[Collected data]
·····

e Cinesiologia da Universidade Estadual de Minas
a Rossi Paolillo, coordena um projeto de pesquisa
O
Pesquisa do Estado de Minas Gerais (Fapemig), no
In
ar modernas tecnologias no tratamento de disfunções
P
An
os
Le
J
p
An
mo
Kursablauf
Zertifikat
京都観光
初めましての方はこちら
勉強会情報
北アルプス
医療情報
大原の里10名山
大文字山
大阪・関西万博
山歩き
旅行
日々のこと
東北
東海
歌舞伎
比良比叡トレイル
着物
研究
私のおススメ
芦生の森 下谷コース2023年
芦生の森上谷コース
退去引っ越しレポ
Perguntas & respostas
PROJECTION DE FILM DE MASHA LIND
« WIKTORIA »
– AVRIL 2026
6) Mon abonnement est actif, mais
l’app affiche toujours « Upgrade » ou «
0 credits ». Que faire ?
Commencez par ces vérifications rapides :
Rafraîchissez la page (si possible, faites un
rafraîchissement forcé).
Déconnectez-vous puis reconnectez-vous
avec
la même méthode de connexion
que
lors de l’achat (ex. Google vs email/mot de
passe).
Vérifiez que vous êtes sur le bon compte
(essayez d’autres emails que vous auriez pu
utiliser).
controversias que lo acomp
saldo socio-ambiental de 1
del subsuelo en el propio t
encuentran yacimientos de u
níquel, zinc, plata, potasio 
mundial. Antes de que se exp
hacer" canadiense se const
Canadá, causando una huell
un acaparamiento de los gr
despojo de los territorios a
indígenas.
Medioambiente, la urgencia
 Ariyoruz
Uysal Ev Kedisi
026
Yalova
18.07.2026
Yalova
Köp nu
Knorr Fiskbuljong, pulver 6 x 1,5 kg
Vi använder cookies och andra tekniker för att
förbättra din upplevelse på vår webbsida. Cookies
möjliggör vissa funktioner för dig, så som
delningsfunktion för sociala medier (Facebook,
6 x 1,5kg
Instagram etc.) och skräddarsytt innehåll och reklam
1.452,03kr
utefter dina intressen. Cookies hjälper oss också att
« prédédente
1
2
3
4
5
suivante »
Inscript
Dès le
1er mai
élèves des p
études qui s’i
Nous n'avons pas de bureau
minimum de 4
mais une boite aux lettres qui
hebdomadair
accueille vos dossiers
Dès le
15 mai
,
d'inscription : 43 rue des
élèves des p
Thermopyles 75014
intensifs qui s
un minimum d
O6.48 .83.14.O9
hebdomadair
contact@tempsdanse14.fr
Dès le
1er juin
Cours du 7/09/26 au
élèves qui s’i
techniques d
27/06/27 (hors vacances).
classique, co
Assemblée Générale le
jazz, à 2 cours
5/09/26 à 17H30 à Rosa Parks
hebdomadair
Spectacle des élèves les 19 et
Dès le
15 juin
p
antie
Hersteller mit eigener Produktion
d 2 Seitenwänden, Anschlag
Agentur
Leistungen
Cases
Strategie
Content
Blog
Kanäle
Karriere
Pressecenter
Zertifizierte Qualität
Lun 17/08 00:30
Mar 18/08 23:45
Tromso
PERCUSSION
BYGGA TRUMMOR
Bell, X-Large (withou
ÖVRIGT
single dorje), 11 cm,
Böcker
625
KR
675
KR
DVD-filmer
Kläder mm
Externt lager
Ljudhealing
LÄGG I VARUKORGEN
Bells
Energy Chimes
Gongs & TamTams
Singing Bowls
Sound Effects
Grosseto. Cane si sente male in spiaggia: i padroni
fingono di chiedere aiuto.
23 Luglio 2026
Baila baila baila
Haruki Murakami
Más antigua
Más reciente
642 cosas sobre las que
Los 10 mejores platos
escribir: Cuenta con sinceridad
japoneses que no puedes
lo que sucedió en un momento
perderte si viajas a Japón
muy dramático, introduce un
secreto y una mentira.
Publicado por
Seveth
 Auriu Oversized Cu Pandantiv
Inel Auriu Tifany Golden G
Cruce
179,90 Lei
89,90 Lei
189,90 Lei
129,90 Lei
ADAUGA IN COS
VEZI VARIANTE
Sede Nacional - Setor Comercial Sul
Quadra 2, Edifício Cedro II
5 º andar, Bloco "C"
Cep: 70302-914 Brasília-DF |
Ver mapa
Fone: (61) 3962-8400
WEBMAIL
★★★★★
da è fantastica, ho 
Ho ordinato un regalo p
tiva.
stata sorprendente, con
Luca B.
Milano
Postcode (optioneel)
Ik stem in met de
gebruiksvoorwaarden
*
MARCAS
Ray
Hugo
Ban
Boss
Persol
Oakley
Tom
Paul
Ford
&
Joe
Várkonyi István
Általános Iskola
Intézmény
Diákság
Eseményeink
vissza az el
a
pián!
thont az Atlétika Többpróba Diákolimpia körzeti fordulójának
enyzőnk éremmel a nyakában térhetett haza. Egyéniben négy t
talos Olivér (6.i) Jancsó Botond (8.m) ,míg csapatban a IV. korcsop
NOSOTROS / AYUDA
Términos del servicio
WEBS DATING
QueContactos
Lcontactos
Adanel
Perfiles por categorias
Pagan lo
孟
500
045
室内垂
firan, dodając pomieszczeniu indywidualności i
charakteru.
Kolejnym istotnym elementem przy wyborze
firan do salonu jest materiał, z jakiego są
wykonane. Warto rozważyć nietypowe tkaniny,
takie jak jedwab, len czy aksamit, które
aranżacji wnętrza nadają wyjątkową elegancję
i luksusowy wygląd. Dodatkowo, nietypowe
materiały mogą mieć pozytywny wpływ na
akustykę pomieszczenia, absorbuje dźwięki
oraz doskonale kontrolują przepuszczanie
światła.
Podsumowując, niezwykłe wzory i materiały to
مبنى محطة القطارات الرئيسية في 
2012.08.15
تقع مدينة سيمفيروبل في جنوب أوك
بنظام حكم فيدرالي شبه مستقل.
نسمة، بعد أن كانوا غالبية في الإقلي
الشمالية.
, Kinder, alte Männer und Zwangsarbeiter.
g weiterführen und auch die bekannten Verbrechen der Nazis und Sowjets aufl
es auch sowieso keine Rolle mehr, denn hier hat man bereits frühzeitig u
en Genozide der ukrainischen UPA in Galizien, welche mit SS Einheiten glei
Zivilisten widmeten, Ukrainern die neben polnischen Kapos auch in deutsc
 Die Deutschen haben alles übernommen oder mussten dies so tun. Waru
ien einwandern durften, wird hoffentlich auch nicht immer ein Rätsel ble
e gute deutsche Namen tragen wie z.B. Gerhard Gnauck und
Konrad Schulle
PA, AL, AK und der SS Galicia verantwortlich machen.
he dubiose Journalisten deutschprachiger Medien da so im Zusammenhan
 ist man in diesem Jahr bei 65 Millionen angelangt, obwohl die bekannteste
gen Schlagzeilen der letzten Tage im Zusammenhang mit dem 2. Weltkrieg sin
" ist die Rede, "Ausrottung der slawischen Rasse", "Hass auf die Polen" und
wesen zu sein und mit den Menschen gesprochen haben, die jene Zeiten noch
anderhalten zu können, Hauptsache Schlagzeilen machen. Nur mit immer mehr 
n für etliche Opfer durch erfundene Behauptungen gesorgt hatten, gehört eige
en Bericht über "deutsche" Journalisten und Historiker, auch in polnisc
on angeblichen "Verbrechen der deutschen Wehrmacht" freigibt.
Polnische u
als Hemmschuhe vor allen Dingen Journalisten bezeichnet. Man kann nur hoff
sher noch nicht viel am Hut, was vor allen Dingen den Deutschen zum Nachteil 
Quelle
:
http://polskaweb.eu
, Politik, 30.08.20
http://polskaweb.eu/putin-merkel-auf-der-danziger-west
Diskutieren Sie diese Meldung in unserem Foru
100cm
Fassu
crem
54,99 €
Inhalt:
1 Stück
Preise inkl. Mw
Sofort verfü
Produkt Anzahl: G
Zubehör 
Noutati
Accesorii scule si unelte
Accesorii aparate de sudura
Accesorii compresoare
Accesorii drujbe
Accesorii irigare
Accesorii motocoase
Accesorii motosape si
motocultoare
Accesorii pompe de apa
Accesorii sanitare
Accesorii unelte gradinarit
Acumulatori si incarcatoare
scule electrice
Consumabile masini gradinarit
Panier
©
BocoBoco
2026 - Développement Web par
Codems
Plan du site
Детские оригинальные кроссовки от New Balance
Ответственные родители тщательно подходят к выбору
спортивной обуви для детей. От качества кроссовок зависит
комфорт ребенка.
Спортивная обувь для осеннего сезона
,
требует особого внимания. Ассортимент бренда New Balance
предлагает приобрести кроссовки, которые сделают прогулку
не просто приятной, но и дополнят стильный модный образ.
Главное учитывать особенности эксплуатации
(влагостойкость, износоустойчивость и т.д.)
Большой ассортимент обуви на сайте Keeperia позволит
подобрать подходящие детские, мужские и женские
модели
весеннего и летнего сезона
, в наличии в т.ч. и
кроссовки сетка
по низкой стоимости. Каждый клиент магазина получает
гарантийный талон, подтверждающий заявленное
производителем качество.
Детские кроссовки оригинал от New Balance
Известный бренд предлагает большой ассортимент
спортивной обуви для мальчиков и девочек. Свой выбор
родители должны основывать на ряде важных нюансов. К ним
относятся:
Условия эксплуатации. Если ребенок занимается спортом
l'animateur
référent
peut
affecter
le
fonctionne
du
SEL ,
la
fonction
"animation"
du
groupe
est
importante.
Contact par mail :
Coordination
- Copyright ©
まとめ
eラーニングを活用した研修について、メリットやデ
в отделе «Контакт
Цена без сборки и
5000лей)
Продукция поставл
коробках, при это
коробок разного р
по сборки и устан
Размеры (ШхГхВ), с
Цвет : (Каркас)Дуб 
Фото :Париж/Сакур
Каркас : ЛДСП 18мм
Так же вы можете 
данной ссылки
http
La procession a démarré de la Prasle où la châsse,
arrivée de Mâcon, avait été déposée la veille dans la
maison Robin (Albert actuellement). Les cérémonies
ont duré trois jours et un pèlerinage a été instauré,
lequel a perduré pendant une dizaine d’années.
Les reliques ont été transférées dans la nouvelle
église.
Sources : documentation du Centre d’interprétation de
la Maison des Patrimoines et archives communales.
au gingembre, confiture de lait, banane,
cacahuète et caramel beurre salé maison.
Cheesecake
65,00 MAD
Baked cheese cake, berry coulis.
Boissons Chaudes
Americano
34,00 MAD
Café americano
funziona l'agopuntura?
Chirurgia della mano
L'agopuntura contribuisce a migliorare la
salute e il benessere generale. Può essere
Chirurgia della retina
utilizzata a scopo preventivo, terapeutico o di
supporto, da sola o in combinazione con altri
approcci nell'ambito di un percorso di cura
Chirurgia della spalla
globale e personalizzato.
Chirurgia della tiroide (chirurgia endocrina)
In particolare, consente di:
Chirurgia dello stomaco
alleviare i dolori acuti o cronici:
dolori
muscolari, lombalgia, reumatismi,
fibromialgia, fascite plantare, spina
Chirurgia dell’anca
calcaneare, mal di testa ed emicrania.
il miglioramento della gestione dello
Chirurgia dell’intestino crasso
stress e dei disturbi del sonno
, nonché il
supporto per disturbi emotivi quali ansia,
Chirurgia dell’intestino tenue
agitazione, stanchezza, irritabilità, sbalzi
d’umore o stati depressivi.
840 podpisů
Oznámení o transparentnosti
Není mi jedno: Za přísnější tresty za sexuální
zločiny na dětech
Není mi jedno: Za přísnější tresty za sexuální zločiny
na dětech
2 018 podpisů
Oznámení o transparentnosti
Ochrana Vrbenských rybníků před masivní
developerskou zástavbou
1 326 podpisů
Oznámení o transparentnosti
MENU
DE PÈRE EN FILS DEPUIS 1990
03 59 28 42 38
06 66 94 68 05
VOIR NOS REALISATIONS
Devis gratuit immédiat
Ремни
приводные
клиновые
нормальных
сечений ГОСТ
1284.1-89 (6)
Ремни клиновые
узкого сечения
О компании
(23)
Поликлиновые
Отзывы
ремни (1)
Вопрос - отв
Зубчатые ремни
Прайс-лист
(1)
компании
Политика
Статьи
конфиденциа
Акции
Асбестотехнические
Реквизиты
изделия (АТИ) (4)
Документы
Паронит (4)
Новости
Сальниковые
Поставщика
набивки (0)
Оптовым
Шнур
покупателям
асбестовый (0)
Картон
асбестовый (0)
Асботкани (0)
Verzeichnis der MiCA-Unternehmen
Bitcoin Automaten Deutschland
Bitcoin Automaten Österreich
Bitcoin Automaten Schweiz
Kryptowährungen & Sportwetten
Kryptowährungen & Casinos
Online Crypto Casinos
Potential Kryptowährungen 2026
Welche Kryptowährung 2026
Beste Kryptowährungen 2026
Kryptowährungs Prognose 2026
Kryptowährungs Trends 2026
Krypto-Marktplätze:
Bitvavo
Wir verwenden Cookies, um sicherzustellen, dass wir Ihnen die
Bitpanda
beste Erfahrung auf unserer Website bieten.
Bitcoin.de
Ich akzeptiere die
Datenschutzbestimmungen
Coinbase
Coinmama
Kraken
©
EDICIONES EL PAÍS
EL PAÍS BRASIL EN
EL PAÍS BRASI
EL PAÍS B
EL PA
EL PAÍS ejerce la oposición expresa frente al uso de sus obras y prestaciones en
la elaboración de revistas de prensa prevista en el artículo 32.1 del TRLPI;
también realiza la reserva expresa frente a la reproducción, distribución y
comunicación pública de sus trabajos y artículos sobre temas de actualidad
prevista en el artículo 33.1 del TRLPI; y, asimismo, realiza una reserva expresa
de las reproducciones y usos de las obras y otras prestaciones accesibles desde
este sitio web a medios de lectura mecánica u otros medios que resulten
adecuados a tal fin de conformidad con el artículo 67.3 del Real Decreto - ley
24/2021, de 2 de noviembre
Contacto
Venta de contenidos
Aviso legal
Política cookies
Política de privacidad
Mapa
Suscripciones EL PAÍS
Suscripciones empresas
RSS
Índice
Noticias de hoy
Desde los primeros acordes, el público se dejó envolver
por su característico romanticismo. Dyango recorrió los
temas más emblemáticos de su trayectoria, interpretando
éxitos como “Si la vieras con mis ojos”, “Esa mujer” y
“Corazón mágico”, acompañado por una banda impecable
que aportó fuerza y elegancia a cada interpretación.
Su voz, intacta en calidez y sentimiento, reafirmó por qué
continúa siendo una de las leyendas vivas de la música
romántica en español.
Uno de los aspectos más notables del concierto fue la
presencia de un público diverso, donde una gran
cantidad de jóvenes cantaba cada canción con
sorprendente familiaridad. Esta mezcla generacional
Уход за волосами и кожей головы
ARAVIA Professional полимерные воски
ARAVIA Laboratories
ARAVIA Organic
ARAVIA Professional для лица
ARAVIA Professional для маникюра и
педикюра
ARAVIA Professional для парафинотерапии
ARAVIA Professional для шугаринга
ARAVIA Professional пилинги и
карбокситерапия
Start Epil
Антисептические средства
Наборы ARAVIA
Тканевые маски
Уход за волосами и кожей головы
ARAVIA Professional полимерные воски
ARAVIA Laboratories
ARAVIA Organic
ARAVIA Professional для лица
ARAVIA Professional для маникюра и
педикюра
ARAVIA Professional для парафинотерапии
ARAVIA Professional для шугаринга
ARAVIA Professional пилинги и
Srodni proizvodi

·····

In the data, find how many lines hold the string "dello", and answer with the number only.

RESULT: 2